Personally, I thought that letting go of so many people was very risky. A lot of expertise and system knowledge was lost instantly, particularly in IT. In addition, there had been a few redundancies in the previous 6 months that forced the remaining people to do other people’s work. The question remains, is it possible for a company to be able to respond to the market with a skeleton crew that mainly maintains the existing systems.
Perhaps this is a feeling that everyone gets when they leave a job – “They won’t be able to last without me!”, but the truth of the matter is, they probably will.
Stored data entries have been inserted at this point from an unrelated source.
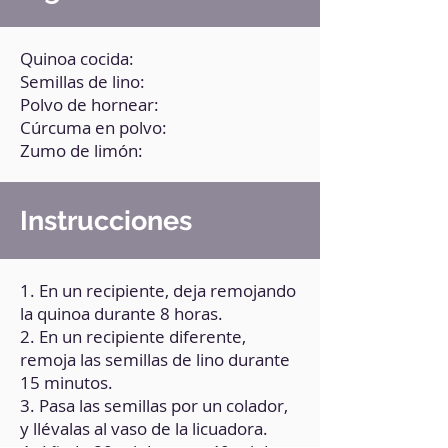
Quinoa cocida:
Semillas de lino:
Polvo de hornear:
Cúrcuma en polvo:
Zumo de limón:
Instrucciones
1. En un recipiente, deja remojando
la quinoa durante 8 horas.
2. En un recipiente diferente,
remoja las semillas de lino durante
15 minutos.
3. Pasa las semillas por un colador,
y llévalas al vaso de la licuadora.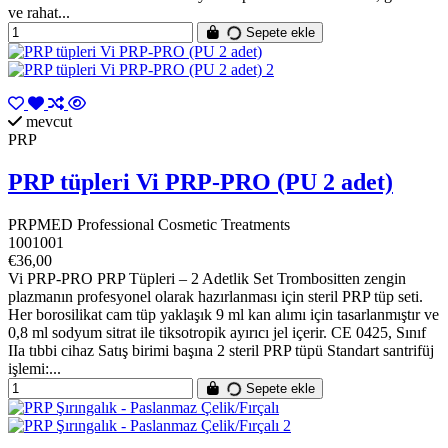
ve rahat...
Sepete ekle
mevcut
PRP
PRP tüpleri Vi PRP-PRO (PU 2 adet)
PRPMED Professional Cosmetic Treatments
1001001
€36,00
Vi PRP-PRO PRP Tüpleri – 2 Adetlik Set Trombositten zengin
plazmanın profesyonel olarak hazırlanması için steril PRP tüp seti.
Her borosilikat cam tüp yaklaşık 9 ml kan alımı için tasarlanmıştır ve
0,8 ml sodyum sitrat ile tiksotropik ayırıcı jel içerir. CE 0425, Sınıf
IIa tıbbi cihaz Satış birimi başına 2 steril PRP tüpü Standart santrifüj
işlemi:...
Sepete ekle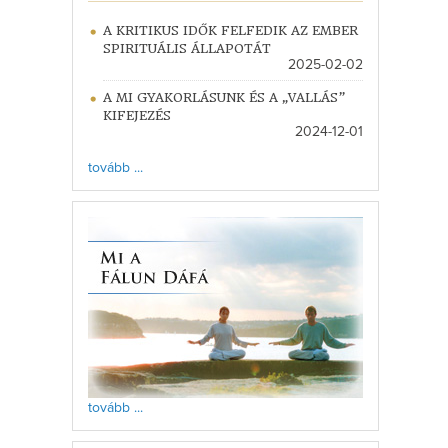
A KRITIKUS IDŐK FELFEDIK AZ EMBER
SPIRITUÁLIS ÁLLAPOTÁT
2025-02-02
A MI GYAKORLÁSUNK ÉS A „VALLÁS”
KIFEJEZÉS
2024-12-01
tovább ...
tovább ...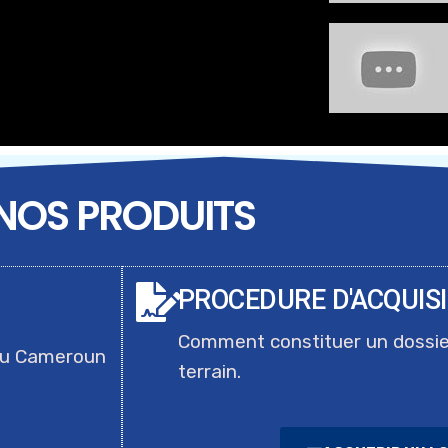
NOS PRODUITS
PROCEDURE D'ACQUIS
Comment constituer un dossi
du Cameroun
terrain.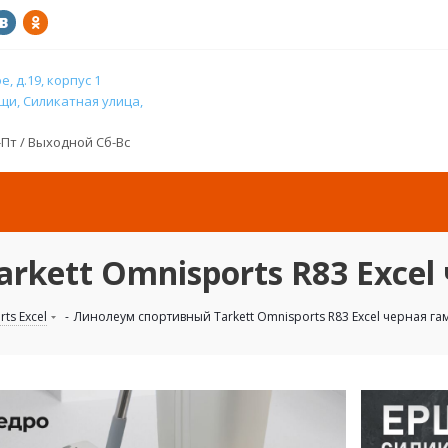
, д.19, корпус 1
и, Силикатная улица,
н-Пт / Выходной Сб-Вс
kett Omnisports R83 Excel
ts Excel
-
Линолеум спортивный Tarkett Omnisports R83 Excel черная га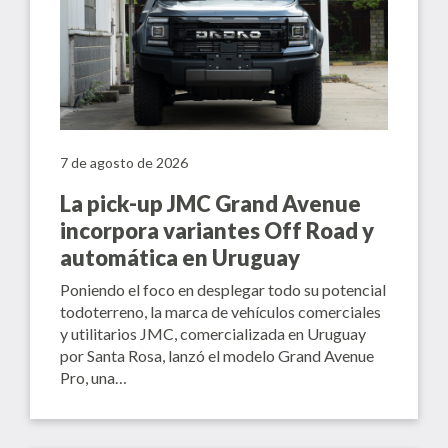
7 de agosto de 2026
La pick-up JMC Grand Avenue
incorpora variantes Off Road y
automática en Uruguay
Poniendo el foco en desplegar todo su potencial
todoterreno, la marca de vehículos comerciales
y utilitarios JMC, comercializada en Uruguay
por Santa Rosa, lanzó el modelo Grand Avenue
Pro, una…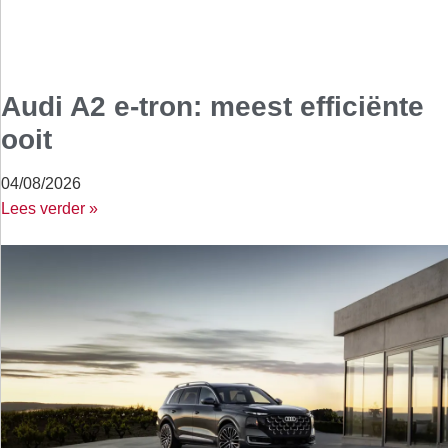
Audi A2 e-tron: meest efficiënte
ooit
04/08/2026
Lees verder »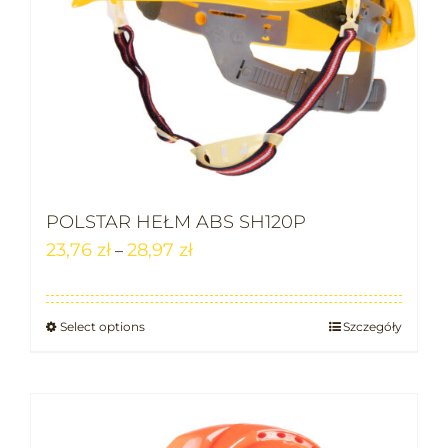
POLSTAR HEŁM ABS SH120P
23,76
zł
28,97
zł
–
Select options
Szczegóły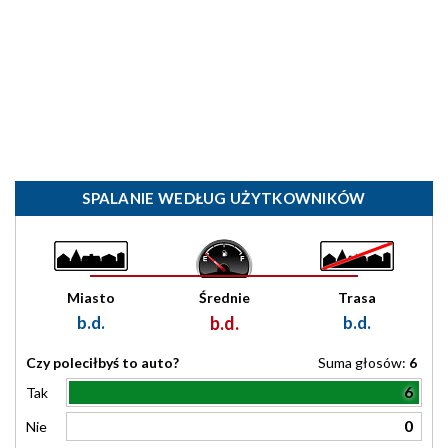
SPALANIE WEDŁUG UŻYTKOWNIKÓW
Miasto
Średnie
Trasa
b.d.
b.d.
b.d.
Czy poleciłbyś to auto?
Suma głosów:
6
6
Tak
0
Nie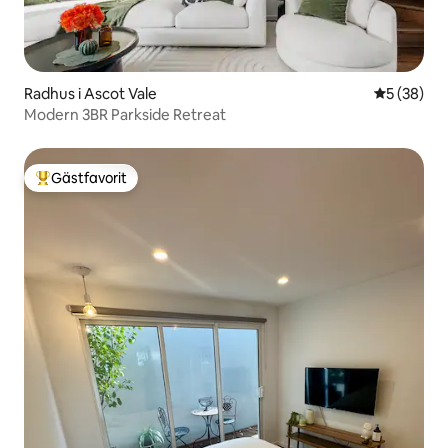
Radhus i Ascot Vale
5 av 5 i g
5 (38)
Modern 3BR Parkside Retreat
Gästfavorit
Populär gästfavorit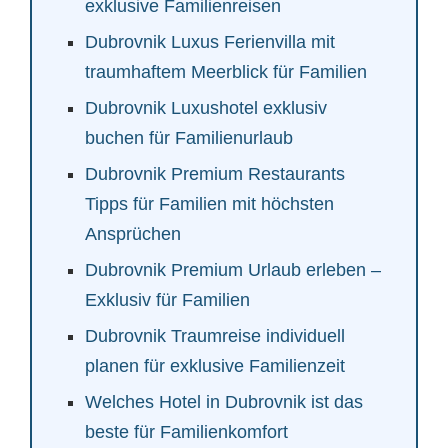
exklusive Familienreisen
Dubrovnik Luxus Ferienvilla mit
traumhaftem Meerblick für Familien
Dubrovnik Luxushotel exklusiv
buchen für Familienurlaub
Dubrovnik Premium Restaurants
Tipps für Familien mit höchsten
Ansprüchen
Dubrovnik Premium Urlaub erleben –
Exklusiv für Familien
Dubrovnik Traumreise individuell
planen für exklusive Familienzeit
Welches Hotel in Dubrovnik ist das
beste für Familienkomfort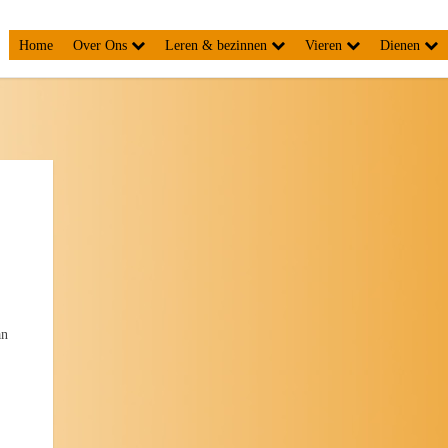
Home
Over Ons
Leren & bezinnen
Vieren
Dienen
an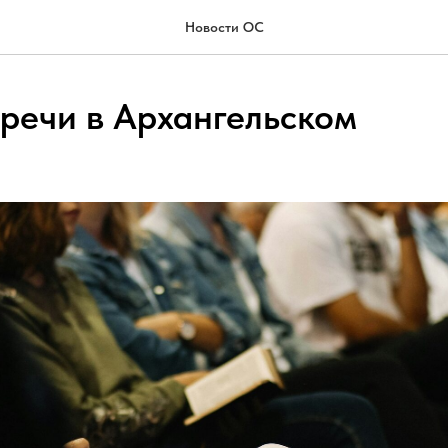
Новости ОС
тречи в Архангельском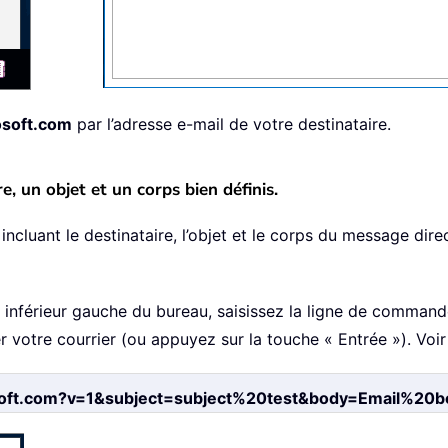
soft.com
par l’adresse e-mail de votre destinataire.
e, un objet et un corps bien définis.
 incluant le destinataire, l’objet et le corps du message di
 inférieur gauche du bureau, saisissez la ligne de command
 votre courrier (ou appuyez sur la touche « Entrée »). Voir 
soft.com?v=1&subject=subject%20test&body=Email%20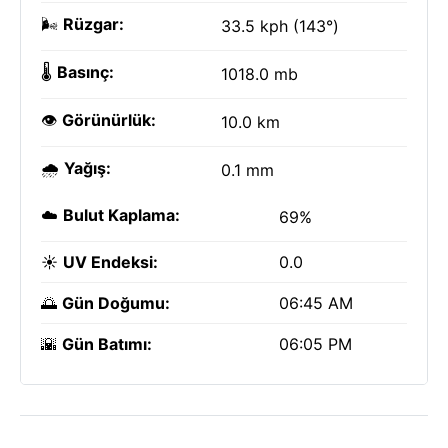
🌬️
Rüzgar:
33.5 kph (143°)
🌡️
Basınç:
1018.0 mb
👁️
Görünürlük:
10.0 km
🌧️
Yağış:
0.1 mm
☁️
Bulut Kaplama:
69%
☀️
UV Endeksi:
0.0
🌅
Gün Doğumu:
06:45 AM
🌇
Gün Batımı:
06:05 PM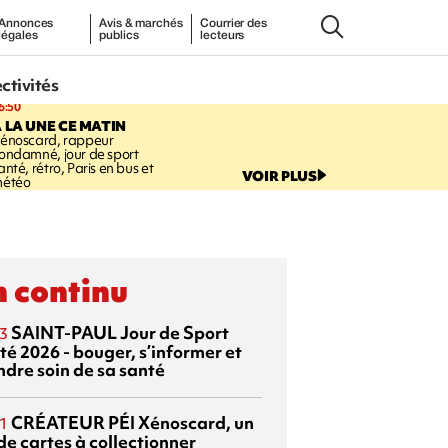
Annonces
Avis & marchés
Courrier des
légales
publics
lecteurs
ectivités
6:50
 LA UNE CE MATIN
énoscard, rappeur
ondamné, jour de sport
anté, rétro, Paris en bus et
VOIR PLUS
étéo
 continu
SAINT-PAUL
Jour de Sport
3
té 2026 - bouger, s’informer et
ndre soin de sa santé
CRÉATEUR PÉI
Xénoscard, un
1
de cartes à collectionner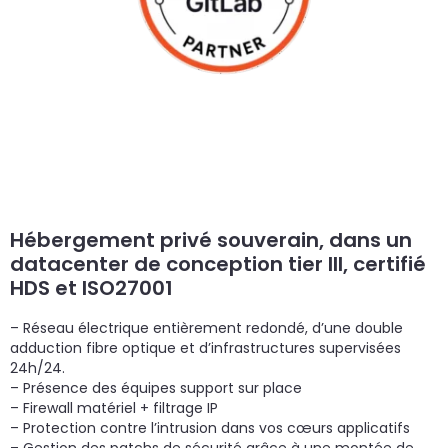
Hébergement privé souverain, dans un
datacenter de conception tier III, certifié
HDS et ISO27001
– Réseau électrique entièrement redondé, d’une double
adduction fibre optique et d’infrastructures supervisées
24h/24.
– Présence des équipes support sur place
– Firewall matériel + filtrage IP
– Protection contre l’intrusion dans vos cœurs applicatifs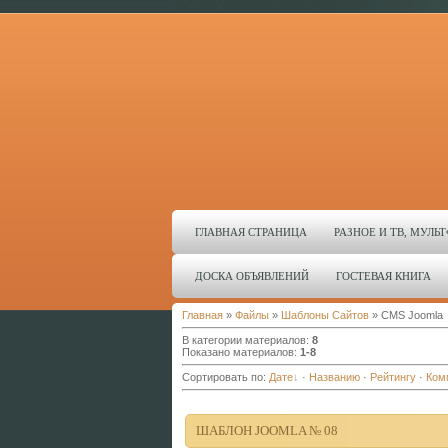
ГЛАВНАЯ СТРАНИЦА
РАЗНОЕ И ТВ, МУЛ
ДОСКА ОБЪЯВЛЕНИЙ
ГОСТЕВАЯ КНИГА
Главная
»
Файлы
»
Шаблоны Сайтов
» CMS Joomla
В категории материалов
:
8
Показано материалов
:
1-8
Сортировать по
:
Дате
·
Названию
·
Рейтингу
·
Ком
ШАБЛОН JOOMLA № 08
As for me, I ploughed the unsympathetic fields of job advertisements. I wasn’t particularly encouraged. My main gripe was that some 8-10 months ago, even if I only had half the experience the companies were looking for, I would still be considered. Now, you basically have to have 125% of what the job requires in terms of experience which necessarily means that you need to lower your asking price. There really was/is a lot of very skilled and experienced people looking for work and you get the feeling that they have been waiting in line a lot more then you have.
There is a happy ending to my story. I did manage to find a job and I now work for a search engine marketing agency. This would mean that I would get to work with a lot of data on a day-to-day basis and be able to learn more about statistical analysis and data mining.
What I took away from this experience, is to be careful of small and “exciting” companies, because they are the first ones to get rid of people when things turn bad.
The other thing is if you are spending a lot of time at home, then spend it with your wife.